Friday, October 3, 2008

...a festival is...

Thanks to Taunya first of all, for starting this up.
Nuit Blanche promises to be a festival to end all festivals.

So far the Word On the Street festival was a success, and has started the ball rolling in terms of ideas, methodology and materials to study.

In keeping with the last experience, I will get some comments from spectators, participants and organizers. Also, I will keep an eye out for entrepreneurial details, as well as how the artistic converges with the economic.
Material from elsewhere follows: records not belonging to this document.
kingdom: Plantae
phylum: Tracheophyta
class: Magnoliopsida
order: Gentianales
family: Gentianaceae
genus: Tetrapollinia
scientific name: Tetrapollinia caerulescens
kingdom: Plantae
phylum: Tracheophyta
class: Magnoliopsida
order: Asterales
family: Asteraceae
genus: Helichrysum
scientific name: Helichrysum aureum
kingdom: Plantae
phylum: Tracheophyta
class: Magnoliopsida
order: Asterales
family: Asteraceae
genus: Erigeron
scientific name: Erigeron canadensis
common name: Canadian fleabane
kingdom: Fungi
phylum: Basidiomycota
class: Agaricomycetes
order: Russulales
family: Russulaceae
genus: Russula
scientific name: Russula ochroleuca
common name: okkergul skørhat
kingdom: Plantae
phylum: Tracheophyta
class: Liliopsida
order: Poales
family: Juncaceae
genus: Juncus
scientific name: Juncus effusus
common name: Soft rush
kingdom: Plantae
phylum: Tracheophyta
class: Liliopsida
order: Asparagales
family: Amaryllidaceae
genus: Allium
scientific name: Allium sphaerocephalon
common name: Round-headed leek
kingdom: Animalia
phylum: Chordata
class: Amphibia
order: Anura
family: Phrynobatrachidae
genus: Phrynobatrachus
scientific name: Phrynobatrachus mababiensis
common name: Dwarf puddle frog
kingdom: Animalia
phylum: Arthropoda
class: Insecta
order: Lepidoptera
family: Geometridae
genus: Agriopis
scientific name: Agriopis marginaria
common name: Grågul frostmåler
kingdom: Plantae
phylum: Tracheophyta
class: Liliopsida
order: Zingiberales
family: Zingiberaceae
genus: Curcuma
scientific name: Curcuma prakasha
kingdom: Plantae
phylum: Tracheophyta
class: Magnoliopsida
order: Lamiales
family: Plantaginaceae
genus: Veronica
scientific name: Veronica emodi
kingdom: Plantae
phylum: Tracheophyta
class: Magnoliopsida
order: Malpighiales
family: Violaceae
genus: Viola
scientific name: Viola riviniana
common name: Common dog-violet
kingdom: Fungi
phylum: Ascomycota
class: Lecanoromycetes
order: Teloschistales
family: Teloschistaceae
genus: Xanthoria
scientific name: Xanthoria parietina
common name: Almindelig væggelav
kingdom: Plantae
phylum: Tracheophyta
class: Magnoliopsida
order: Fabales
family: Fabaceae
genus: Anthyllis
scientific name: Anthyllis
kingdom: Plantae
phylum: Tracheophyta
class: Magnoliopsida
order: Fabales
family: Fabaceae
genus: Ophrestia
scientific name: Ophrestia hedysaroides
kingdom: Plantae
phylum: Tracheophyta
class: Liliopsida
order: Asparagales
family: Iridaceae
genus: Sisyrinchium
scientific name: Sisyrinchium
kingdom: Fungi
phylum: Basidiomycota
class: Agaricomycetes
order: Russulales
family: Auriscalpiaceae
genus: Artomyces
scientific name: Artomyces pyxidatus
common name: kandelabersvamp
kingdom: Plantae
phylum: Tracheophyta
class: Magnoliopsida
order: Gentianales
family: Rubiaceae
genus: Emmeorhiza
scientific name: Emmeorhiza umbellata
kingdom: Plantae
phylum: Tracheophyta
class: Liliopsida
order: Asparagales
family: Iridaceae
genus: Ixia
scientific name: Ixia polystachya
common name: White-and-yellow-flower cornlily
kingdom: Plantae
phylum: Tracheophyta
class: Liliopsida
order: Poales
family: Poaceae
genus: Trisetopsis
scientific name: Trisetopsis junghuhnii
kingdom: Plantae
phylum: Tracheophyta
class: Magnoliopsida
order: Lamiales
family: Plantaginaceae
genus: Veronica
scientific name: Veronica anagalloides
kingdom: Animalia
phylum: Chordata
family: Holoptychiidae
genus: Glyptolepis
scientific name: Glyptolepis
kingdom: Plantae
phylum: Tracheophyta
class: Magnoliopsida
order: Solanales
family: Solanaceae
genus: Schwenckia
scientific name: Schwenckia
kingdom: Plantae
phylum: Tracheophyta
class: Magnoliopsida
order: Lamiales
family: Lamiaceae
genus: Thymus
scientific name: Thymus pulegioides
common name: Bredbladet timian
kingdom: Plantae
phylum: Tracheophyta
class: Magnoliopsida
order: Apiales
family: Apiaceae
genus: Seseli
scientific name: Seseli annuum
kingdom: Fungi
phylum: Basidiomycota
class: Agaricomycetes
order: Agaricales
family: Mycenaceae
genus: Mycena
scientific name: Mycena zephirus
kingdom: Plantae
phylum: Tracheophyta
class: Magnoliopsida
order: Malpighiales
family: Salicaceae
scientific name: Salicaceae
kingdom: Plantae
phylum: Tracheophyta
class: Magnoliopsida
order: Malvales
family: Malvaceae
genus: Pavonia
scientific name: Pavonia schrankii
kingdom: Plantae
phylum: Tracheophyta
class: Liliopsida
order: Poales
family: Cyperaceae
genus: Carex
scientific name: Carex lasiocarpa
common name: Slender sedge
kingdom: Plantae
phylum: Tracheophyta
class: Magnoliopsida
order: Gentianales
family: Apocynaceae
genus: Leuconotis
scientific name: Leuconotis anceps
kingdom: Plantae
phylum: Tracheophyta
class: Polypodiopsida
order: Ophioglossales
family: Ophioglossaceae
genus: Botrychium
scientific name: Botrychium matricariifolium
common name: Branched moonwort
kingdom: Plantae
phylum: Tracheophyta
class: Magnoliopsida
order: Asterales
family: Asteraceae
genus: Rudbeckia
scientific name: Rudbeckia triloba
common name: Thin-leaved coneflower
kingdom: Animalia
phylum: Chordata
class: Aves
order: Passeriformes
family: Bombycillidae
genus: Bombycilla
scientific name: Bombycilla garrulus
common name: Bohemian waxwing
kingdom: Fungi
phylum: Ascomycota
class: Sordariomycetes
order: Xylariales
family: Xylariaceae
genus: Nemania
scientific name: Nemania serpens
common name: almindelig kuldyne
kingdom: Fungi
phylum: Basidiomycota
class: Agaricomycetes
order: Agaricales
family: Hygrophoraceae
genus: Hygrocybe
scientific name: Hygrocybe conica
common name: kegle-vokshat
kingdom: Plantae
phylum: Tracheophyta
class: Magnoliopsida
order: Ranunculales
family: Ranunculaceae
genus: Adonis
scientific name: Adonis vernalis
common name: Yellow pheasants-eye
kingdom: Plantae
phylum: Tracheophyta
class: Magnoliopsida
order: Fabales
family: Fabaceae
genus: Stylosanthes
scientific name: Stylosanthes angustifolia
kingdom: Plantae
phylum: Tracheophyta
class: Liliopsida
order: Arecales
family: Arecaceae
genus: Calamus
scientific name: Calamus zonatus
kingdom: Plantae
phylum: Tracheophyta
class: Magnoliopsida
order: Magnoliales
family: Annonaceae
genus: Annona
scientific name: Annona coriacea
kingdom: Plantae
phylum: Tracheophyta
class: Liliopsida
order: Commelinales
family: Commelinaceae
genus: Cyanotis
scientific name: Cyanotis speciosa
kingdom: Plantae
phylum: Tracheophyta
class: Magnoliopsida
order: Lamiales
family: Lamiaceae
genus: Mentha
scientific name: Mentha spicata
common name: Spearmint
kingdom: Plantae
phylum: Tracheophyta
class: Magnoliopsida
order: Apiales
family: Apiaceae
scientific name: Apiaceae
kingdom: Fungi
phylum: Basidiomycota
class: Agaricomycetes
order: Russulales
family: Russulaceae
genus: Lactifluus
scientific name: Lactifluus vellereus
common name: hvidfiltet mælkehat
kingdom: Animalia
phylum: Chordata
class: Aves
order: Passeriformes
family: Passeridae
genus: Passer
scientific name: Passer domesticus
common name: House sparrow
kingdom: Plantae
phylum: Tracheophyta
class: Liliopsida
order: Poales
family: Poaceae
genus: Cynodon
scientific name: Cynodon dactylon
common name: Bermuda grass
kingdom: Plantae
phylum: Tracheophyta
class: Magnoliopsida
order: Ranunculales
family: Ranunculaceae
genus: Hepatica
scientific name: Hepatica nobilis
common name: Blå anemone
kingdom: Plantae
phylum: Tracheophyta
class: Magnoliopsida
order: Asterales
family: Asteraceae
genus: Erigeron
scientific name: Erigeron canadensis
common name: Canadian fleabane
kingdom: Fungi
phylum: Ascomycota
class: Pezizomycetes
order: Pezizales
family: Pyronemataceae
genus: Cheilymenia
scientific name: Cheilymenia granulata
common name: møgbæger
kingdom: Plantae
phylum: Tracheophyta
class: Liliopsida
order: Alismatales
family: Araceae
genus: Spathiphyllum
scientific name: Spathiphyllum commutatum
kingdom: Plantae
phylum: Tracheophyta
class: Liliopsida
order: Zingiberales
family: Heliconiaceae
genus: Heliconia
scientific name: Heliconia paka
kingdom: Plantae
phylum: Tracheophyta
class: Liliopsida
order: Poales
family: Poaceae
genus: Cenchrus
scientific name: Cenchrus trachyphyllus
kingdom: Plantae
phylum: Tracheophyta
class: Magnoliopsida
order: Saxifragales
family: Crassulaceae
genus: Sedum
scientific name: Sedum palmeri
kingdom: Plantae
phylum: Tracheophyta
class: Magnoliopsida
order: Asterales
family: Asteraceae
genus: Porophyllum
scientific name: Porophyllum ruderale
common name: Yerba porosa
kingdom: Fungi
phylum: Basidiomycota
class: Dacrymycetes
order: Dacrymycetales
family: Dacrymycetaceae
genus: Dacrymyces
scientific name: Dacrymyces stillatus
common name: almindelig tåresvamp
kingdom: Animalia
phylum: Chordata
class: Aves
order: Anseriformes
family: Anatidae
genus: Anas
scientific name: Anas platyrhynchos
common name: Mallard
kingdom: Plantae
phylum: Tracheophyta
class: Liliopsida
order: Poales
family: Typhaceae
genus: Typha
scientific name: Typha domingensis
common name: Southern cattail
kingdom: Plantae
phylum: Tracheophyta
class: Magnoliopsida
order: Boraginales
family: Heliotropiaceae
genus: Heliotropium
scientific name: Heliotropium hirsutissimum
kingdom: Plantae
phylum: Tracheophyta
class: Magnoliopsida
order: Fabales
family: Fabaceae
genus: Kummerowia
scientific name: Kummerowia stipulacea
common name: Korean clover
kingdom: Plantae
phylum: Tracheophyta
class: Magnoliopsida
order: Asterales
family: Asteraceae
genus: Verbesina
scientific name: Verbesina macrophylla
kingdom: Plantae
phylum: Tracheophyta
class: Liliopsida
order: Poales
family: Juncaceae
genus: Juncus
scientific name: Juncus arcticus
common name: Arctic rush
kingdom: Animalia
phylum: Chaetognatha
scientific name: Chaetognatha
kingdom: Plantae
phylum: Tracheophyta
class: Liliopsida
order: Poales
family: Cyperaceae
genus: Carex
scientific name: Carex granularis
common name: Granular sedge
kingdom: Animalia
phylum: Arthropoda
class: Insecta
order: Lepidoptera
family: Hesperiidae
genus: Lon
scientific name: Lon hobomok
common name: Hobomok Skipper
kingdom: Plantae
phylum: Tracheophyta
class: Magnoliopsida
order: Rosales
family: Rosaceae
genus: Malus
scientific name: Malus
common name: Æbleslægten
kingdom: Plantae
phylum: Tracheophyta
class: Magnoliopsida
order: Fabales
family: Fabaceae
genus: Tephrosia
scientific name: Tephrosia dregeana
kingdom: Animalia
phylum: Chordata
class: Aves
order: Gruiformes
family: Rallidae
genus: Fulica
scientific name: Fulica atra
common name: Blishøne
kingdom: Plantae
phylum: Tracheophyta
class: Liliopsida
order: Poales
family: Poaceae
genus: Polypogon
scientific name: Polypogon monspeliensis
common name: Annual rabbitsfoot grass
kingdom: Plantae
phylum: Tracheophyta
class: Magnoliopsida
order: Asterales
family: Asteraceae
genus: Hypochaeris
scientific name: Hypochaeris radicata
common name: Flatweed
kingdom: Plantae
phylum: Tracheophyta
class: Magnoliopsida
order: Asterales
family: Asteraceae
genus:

Last, I will try to collect some materials, though I imagine there will be considerably less than at WOTS, but we shall see.

Two comparisons of note: what is the Canadian and Torontonian content compared with WOTS, and what is the flow of the space like for us spectators?

Happy festivalling!

Wednesday, October 1, 2008

Questions in Progress

Just to get the ball rolling, here are a few questions to consider that might be useful to the project (resulting from our meetings, so far):
- what are the (TO's) cultural policies (past/present) around festivals, and cultivating the 'creative city'?
- are festivals a sign of (high) culture transgressing borders? how do festivals function within the tensions of entertainment/distraction; local/international; authenticity/commercial; representation/construction
- festivals for whom? who speaks? how do communities (self)represent? how is Toronto represented/constructed?
- what do we expect from a festival? (tracing histories of festival as a concept, individual festivals)
- what ground rules are set in place at festivals?
- how is festival space configured and to what effect?
- who writes a festival's schedule? who organizes and gives (linguistic) designations?
- what is the role of the artist/producer?
- who is the audience? how does the festival cater to the flaneur? to the family? to the citizen? (multigenerational; multicultural; etc.)